++++ SOURCE DATA
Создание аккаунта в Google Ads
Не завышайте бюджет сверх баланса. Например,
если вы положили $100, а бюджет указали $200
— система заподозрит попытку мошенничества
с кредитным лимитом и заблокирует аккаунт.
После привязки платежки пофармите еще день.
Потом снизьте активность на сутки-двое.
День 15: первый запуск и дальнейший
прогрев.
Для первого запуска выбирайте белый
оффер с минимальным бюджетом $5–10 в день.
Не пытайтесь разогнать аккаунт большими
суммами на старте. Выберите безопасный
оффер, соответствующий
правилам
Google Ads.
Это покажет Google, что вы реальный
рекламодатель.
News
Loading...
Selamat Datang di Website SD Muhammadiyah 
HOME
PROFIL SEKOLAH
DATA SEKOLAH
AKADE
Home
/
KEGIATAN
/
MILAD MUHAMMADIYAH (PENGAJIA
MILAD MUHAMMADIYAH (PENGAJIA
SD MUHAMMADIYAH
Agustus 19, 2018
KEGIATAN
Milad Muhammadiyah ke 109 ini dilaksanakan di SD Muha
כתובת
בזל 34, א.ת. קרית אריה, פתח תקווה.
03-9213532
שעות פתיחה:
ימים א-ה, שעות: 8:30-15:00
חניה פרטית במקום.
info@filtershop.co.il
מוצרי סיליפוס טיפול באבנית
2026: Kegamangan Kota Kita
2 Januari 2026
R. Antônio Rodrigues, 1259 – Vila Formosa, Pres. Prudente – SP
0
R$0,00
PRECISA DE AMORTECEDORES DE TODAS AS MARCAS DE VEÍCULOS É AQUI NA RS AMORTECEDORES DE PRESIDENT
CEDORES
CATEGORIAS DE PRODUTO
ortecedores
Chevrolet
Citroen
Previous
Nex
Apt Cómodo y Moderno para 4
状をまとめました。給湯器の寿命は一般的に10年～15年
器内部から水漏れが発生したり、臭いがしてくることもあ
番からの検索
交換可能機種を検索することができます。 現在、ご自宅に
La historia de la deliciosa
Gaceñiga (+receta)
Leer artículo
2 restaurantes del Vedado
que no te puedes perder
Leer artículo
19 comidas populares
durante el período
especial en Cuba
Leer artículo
++++++++
++++ SOURCE DATA
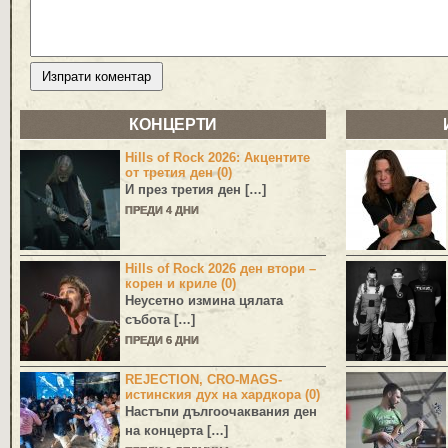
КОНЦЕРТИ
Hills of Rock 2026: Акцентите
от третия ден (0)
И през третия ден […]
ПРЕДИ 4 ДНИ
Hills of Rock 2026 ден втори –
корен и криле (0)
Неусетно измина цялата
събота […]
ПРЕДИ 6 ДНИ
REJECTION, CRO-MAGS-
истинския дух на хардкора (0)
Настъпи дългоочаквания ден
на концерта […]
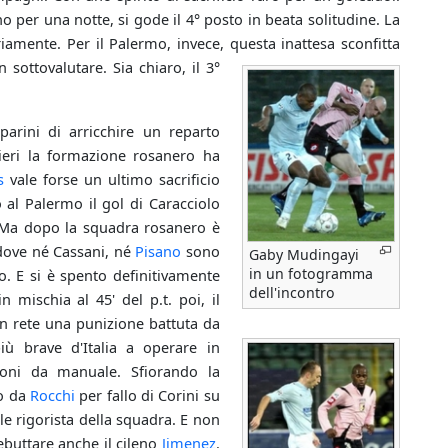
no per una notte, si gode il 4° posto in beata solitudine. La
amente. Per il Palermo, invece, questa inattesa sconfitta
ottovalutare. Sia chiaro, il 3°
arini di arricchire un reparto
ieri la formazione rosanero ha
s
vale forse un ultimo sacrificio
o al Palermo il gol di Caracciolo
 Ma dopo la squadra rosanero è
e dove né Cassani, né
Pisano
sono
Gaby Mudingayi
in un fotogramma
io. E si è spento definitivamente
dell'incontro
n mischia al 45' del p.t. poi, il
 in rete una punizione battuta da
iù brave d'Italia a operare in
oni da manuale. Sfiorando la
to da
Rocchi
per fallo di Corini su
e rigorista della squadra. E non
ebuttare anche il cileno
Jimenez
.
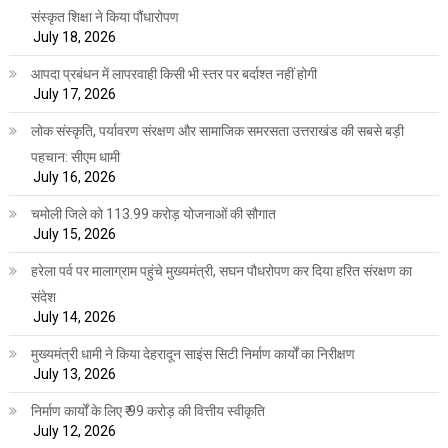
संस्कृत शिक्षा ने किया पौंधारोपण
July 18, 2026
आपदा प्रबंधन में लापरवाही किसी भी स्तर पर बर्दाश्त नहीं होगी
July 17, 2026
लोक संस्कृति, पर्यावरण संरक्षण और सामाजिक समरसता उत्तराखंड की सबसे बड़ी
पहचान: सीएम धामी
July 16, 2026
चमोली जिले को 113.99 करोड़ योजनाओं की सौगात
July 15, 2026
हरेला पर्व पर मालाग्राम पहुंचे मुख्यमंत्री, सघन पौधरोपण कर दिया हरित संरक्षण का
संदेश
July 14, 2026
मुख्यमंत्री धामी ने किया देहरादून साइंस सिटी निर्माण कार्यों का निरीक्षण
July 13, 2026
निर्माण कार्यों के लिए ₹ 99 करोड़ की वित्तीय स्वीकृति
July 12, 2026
++++++++
++++ SOURCE DATA
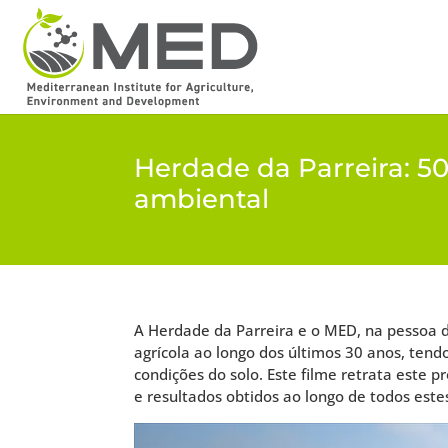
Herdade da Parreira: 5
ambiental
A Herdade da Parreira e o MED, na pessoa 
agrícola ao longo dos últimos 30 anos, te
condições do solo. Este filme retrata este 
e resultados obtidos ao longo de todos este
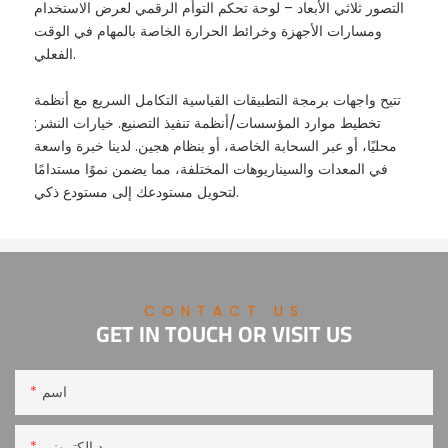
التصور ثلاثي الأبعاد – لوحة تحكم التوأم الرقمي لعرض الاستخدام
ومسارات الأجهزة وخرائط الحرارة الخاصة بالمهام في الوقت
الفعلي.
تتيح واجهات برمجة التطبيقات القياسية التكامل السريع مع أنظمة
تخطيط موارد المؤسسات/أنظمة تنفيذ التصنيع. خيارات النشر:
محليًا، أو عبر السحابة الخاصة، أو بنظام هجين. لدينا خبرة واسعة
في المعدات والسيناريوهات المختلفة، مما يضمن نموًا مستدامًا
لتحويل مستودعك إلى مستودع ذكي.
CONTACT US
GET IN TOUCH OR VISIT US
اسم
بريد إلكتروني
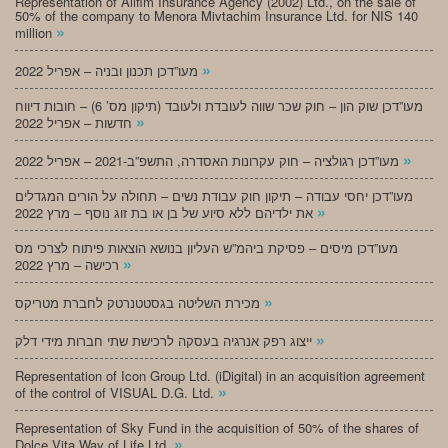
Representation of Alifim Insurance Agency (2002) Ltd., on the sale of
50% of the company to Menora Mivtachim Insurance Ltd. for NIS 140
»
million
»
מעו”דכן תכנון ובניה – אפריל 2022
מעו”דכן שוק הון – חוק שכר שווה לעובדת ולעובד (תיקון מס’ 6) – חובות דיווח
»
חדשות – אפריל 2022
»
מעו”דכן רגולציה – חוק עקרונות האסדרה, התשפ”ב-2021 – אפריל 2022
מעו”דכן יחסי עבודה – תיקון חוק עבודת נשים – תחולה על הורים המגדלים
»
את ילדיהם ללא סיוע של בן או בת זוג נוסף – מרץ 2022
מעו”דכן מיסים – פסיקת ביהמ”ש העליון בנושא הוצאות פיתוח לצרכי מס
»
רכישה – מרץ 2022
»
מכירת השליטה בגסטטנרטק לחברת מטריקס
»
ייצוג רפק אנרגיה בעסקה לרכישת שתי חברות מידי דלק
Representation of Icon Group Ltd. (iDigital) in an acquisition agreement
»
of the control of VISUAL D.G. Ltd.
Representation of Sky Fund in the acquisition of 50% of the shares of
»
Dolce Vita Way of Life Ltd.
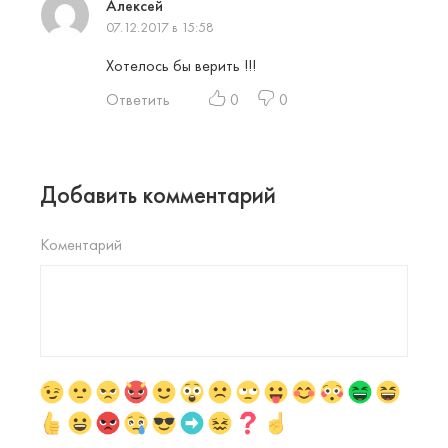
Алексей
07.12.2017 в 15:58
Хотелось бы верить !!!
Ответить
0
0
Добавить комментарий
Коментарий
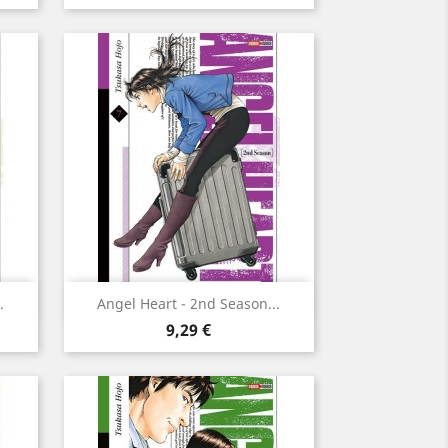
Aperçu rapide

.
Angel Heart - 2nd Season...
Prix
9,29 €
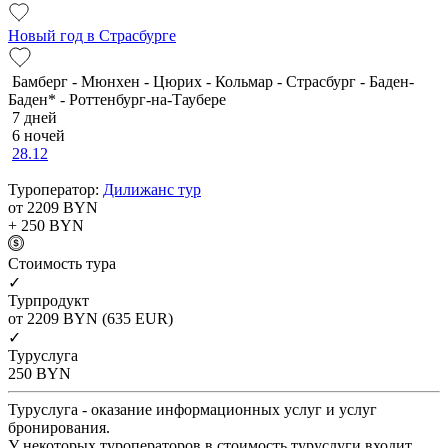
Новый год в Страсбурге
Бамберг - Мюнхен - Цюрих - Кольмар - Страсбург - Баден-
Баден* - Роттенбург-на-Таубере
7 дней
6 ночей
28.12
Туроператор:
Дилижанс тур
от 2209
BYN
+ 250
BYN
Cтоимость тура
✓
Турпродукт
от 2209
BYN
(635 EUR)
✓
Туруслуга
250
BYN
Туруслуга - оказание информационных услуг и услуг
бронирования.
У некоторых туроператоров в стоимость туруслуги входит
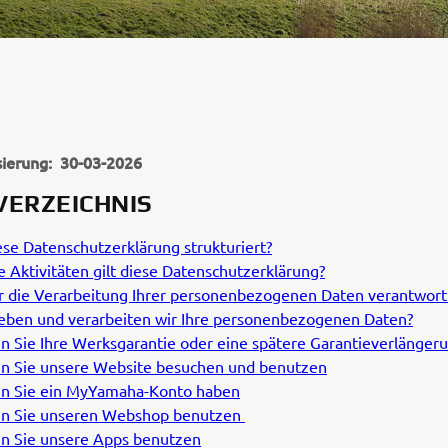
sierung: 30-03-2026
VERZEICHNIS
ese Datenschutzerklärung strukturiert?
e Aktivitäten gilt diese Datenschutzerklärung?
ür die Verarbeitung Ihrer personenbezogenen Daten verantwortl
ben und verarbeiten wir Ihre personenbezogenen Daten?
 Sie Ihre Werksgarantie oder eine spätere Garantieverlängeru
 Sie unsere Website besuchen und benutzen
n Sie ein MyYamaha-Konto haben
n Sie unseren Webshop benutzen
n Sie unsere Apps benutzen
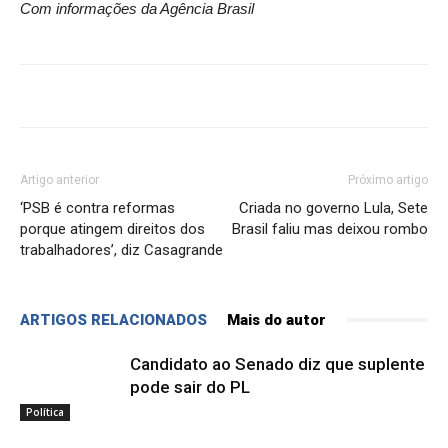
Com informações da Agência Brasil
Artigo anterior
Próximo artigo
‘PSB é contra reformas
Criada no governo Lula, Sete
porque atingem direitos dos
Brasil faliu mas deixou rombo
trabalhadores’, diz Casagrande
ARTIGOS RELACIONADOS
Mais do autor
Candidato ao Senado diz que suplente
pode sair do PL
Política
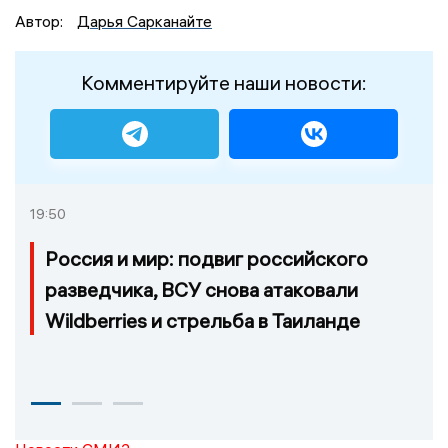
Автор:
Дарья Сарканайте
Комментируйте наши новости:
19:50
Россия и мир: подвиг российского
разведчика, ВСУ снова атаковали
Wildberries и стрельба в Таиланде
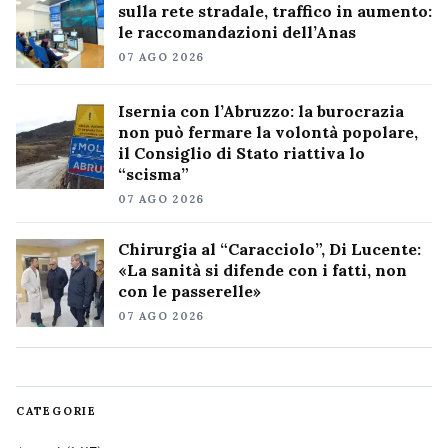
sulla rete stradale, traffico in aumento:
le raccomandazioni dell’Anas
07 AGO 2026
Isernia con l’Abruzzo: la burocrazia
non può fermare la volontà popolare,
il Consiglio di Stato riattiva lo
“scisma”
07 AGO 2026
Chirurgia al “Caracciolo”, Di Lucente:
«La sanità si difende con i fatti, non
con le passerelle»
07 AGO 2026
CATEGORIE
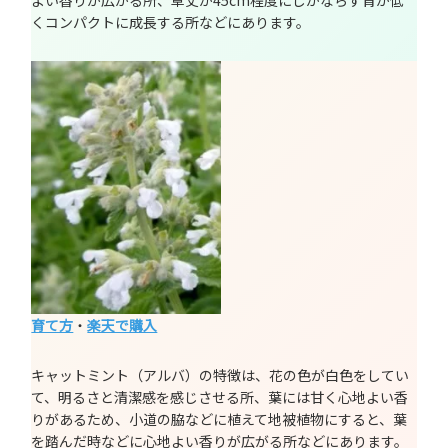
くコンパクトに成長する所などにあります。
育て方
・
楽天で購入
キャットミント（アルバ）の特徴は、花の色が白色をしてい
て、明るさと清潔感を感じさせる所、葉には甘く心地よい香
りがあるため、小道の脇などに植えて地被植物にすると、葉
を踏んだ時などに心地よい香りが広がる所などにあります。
++++++++
EXERCISE:
What you return must match the lines above from the one with "oni da manuale. Sfiorando la" through the one with "July 12, 2026" exactly, with both ends included and the pictures excluded.

WRITTEN SOLUTION:
oni da manuale. Sfiorando la
to da
Rocchi
per fallo di Corini su
e rigorista della squadra. E non
ebuttare anche il cileno
Jimenez
.
संस्कृत शिक्षा ने किया पौंधारोपण
July 18, 2026
आपदा प्रबंधन में लापरवाही किसी भी स्तर पर बर्दाश्त नहीं होगी
July 17, 2026
लोक संस्कृति, पर्यावरण संरक्षण और सामाजिक समरसता उत्तराखंड की सबसे बड़ी
पहचान: सीएम धामी
July 16, 2026
चमोली जिले को 113.99 करोड़ योजनाओं की सौगात
July 15, 2026
हरेला पर्व पर मालाग्राम पहुंचे मुख्यमंत्री, सघन पौधरोपण कर दिया हरित संरक्षण का
संदेश
July 14, 2026
मुख्यमंत्री धामी ने किया देहरादून साइंस सिटी निर्माण कार्यों का निरीक्षण
July 13, 2026
निर्माण कार्यों के लिए ₹ 99 करोड़ की वित्तीय स्वीकृति
July 12, 2026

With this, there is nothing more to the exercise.